■ Assigned task
Rewrite the records below, replacing "values" with "numbers" throughout and changing nothing else. Leave the pictures out of your version.

■ Data excerpts
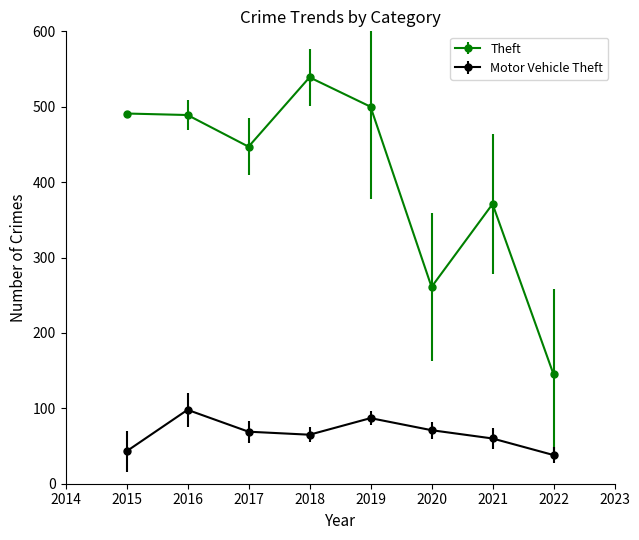

What is the difference between the highest and lowest values at 2015?

448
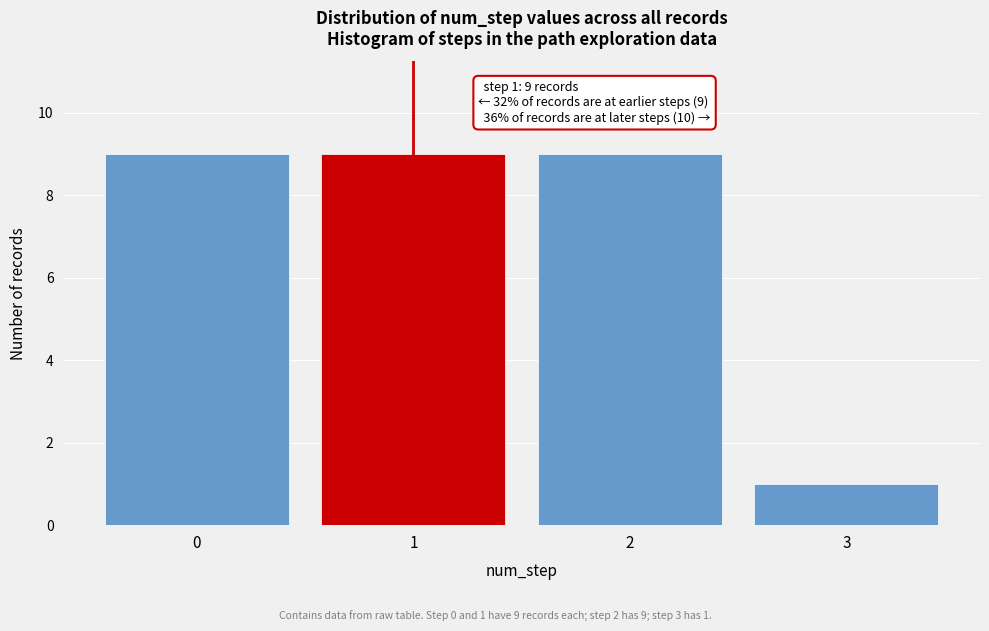

Reading left to right, list all the values displayed in this chart.

9	9	9	1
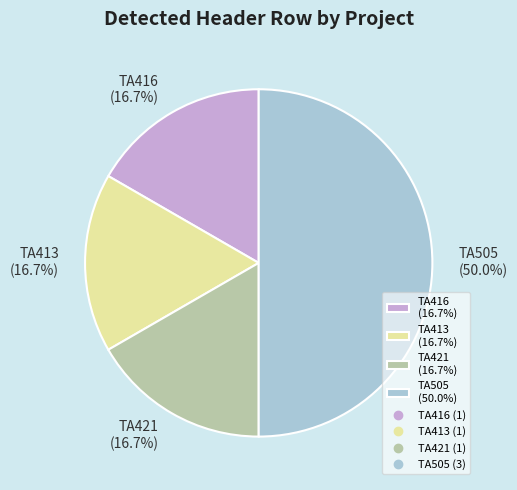

Between TA421 (16.7%) and TA505 (50.0%), which is larger?

TA505 (50.0%)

■ Solved problem
What is the difference between the highest and lowest numbers at 2015?

448

Reading left to right, list all the numbers displayed in this chart.

9	9	9	1

Between TA421 (16.7%) and TA505 (50.0%), which is larger?

TA505 (50.0%)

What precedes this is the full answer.